Eric Wallesey, company withheld, Uxbridge.
Five 3TB NAS ready Western Digital hard disks arrived from Uxbridges at our laboratory in Oxford. The drives were inspected and all were found to be operating correctly, although one of the disks took a little longer to calibrate than the others.
Our hardware RAID data recovery engineers then secured sector-by-sector images copies of each drive. During the imaging process four of the drives imaged cleanly with no unreadable bad sectors encountered. While imaging the drive which had been slower to calibrate several areas on the drive were found to contain unreadable bad sectors. By undertaking a quick scan first, approximately 250,000 sectors were had not been secured. Through repeated scans of these areas our hardware specialists were able to reduce this number to approximately 100 unreadable bad sectors.

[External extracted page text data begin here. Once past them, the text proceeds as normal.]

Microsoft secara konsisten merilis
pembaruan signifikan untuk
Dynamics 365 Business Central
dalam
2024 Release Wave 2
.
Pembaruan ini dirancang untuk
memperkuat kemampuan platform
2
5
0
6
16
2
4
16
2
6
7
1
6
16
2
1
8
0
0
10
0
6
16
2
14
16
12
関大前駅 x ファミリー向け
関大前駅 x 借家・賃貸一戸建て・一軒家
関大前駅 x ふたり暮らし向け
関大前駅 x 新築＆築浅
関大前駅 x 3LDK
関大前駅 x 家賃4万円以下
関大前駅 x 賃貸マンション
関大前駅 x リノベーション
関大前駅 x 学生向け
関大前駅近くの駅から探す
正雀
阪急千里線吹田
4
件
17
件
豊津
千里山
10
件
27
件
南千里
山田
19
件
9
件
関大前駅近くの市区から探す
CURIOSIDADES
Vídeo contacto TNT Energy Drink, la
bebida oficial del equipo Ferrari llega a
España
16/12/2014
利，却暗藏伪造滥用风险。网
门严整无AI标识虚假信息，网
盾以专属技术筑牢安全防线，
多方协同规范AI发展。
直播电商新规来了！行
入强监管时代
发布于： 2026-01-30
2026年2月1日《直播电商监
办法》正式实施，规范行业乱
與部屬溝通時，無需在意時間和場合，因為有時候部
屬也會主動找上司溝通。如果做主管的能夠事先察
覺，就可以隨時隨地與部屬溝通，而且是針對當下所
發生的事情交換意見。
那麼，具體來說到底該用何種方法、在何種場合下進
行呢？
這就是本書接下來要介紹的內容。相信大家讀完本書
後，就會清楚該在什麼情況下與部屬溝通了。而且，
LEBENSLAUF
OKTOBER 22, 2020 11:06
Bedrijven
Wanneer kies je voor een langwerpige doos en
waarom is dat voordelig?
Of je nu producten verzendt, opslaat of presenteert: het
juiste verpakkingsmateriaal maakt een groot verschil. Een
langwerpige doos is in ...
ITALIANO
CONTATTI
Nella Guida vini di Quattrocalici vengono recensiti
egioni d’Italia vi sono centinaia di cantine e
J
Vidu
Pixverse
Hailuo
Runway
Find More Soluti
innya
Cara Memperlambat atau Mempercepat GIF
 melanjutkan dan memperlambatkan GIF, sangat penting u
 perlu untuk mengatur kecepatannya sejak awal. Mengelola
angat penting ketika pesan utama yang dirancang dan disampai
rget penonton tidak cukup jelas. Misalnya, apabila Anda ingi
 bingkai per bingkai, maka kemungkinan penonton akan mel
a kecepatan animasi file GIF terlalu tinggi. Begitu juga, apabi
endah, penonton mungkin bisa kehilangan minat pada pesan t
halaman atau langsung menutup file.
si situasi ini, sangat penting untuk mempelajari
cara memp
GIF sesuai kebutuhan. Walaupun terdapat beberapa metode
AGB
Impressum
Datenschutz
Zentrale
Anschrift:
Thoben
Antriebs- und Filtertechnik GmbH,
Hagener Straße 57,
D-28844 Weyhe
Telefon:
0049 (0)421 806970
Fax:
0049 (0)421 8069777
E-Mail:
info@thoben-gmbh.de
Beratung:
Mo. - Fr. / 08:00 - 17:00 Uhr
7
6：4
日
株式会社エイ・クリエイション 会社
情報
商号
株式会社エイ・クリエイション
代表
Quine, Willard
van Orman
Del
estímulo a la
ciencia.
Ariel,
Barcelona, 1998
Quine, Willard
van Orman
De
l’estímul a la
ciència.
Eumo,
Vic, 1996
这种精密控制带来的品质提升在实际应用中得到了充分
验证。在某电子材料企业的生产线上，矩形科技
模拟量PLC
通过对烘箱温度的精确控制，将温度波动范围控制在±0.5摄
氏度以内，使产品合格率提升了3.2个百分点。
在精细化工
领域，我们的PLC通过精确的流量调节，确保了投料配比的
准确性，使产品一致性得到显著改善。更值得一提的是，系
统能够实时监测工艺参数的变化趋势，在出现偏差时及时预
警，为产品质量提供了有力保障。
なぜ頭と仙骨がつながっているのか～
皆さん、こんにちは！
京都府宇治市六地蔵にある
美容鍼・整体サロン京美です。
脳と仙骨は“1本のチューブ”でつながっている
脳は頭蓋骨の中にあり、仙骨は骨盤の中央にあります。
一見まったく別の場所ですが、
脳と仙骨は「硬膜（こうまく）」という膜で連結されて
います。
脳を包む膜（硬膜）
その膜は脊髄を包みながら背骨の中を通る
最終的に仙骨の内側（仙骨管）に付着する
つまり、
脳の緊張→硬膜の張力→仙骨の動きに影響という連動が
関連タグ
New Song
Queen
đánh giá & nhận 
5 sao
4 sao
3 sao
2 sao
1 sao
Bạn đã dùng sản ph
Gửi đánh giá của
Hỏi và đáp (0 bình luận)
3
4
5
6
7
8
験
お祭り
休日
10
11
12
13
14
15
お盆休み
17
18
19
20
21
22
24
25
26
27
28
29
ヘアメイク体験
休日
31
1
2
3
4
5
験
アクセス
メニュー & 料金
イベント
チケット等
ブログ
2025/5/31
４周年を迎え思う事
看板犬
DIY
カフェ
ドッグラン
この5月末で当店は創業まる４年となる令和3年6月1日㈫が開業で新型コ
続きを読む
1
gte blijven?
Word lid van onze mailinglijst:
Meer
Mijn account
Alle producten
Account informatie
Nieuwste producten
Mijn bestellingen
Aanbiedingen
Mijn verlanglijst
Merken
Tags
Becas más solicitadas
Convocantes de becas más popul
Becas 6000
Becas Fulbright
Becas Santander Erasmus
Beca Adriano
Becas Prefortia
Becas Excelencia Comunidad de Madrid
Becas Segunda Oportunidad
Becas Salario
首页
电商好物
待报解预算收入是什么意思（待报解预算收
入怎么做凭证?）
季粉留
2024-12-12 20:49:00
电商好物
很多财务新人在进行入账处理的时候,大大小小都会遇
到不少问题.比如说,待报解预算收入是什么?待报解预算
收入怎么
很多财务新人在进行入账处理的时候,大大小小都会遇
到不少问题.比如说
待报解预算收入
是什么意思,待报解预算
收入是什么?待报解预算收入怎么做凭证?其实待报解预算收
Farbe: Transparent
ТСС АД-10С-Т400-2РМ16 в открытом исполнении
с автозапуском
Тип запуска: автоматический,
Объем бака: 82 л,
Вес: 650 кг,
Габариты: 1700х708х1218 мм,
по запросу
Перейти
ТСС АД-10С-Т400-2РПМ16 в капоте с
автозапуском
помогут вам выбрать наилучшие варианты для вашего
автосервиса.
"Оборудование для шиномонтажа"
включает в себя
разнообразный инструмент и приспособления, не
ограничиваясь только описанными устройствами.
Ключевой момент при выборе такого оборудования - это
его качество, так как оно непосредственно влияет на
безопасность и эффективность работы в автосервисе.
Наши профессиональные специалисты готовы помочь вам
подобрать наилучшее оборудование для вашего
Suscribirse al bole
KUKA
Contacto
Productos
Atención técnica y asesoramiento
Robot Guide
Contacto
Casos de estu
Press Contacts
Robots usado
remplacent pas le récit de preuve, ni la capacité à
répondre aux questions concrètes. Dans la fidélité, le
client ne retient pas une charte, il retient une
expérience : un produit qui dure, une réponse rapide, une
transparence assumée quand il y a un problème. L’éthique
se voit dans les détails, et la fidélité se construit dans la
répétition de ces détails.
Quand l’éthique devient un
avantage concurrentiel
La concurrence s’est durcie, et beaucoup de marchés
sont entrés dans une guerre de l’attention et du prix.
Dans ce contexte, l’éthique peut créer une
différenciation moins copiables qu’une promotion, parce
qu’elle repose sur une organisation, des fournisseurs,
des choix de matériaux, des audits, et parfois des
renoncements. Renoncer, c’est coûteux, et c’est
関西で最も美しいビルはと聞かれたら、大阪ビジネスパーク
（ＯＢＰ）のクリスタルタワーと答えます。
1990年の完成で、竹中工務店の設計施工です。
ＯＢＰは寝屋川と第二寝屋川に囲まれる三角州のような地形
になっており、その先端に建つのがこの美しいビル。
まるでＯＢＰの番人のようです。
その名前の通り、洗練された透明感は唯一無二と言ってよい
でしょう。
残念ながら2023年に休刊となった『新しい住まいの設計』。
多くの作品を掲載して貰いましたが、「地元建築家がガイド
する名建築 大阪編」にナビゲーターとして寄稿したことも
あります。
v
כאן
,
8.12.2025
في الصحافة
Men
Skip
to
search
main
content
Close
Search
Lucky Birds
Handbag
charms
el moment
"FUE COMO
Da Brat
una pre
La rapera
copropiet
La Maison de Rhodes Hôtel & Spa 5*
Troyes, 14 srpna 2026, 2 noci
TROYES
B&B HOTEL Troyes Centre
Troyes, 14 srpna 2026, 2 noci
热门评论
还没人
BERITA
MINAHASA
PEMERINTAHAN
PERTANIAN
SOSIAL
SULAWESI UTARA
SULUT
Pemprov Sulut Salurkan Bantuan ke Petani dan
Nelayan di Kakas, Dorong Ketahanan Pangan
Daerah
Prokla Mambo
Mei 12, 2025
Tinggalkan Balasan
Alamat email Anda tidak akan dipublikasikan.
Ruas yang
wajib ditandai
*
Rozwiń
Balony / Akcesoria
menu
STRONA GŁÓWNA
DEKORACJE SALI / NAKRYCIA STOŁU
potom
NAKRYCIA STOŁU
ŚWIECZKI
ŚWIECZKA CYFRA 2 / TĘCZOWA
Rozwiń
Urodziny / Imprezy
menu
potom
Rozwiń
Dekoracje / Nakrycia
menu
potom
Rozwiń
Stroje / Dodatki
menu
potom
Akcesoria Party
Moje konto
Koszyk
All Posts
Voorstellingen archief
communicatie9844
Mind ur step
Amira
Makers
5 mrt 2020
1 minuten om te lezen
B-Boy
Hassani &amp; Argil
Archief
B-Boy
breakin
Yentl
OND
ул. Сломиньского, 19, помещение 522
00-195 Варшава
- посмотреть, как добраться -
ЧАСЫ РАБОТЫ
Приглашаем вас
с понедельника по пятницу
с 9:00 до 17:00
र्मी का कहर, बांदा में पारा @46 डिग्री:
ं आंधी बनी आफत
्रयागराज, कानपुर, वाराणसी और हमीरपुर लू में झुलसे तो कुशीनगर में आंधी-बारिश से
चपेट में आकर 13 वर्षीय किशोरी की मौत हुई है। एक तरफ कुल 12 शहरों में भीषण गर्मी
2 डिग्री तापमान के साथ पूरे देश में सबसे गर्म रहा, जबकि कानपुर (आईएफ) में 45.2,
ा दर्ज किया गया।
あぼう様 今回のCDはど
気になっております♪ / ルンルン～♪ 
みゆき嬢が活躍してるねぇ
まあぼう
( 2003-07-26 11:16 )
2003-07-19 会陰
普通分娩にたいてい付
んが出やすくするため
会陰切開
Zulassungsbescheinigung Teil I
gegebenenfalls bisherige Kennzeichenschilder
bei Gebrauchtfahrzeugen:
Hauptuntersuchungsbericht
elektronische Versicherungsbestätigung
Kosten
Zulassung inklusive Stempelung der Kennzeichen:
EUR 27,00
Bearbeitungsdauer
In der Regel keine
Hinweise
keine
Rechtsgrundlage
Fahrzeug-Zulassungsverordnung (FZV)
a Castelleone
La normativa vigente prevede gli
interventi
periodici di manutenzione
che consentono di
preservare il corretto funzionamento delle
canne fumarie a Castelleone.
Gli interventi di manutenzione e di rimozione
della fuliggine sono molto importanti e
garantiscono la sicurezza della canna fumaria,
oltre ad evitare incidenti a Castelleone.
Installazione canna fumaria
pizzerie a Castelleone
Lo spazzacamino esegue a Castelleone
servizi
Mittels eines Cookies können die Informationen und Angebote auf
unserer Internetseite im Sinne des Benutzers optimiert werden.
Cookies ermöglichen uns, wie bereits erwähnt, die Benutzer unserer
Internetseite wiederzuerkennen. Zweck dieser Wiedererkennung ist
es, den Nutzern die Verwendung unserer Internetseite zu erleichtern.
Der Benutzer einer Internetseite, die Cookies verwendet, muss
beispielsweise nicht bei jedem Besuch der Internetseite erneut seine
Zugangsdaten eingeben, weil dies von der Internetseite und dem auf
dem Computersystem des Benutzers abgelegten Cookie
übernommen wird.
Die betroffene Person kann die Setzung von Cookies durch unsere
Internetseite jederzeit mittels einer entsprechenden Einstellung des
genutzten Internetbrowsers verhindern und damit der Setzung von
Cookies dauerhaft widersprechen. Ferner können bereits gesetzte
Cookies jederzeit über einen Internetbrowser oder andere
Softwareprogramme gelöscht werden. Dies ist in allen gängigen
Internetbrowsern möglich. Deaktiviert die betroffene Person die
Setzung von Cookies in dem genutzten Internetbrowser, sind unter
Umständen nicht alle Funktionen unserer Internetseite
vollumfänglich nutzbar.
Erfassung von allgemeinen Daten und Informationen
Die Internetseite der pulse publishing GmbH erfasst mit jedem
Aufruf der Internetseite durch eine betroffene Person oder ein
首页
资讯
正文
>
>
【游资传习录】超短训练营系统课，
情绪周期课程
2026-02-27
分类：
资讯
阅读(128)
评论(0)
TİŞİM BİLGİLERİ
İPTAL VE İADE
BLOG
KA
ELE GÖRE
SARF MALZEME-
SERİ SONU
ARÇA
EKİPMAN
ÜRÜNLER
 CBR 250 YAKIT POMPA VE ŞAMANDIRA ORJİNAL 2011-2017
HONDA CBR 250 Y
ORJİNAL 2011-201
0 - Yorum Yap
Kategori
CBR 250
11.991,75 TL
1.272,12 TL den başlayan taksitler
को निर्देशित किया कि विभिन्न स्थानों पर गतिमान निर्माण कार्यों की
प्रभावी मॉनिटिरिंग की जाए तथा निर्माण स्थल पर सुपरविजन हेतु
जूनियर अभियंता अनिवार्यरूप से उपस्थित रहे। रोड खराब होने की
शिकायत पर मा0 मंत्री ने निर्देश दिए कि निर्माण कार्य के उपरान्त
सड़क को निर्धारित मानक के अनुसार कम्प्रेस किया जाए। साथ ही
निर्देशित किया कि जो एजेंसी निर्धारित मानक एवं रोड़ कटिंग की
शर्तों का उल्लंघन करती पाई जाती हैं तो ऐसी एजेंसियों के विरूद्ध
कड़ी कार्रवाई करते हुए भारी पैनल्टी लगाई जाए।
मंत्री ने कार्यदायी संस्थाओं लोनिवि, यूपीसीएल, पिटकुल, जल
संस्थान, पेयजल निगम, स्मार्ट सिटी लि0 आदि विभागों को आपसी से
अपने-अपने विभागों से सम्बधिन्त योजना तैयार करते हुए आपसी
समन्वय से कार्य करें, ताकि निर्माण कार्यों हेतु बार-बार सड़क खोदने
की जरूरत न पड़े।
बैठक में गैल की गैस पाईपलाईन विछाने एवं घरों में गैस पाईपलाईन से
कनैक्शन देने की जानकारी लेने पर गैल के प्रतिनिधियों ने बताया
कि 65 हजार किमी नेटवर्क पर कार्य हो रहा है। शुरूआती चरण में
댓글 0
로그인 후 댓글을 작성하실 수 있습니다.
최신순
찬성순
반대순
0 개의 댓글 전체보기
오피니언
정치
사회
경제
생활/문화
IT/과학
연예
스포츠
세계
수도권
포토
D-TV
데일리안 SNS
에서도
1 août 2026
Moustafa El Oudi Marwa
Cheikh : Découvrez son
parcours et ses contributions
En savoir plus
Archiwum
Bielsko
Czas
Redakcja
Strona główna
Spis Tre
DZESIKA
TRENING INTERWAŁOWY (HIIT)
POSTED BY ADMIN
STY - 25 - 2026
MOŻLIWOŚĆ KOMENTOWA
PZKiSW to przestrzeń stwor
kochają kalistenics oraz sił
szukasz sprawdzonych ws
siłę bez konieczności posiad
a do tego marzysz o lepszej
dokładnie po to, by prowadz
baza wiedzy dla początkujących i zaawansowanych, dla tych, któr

An examination of the disk images secured revealed that the RAID configuration was setup as level 0, where the data is striped across the disks with no parity data stored. Our RAID recovery specialists determined the configuration used and were able to create a virtual RAID array. The RAID was found to contain two NTFS volumes, 7TB and 8TB in size. All the bad sectors were found to have affected the first volume, causing considerable damage to system entries causing some files to be lost.
The first volume contained 2.4TB of recoverable data, while the second volume, which had suffered no damage contained 3.7TB of data. The most important data, some databases and scanned image data was located on the second volume. Despite the RAID failing while in operation, it was fortunate that it happened overnight, when the critical files were almost certainly not in use, so no damage was apparent. All the recovered data was written to a backup tape and returned to the customer.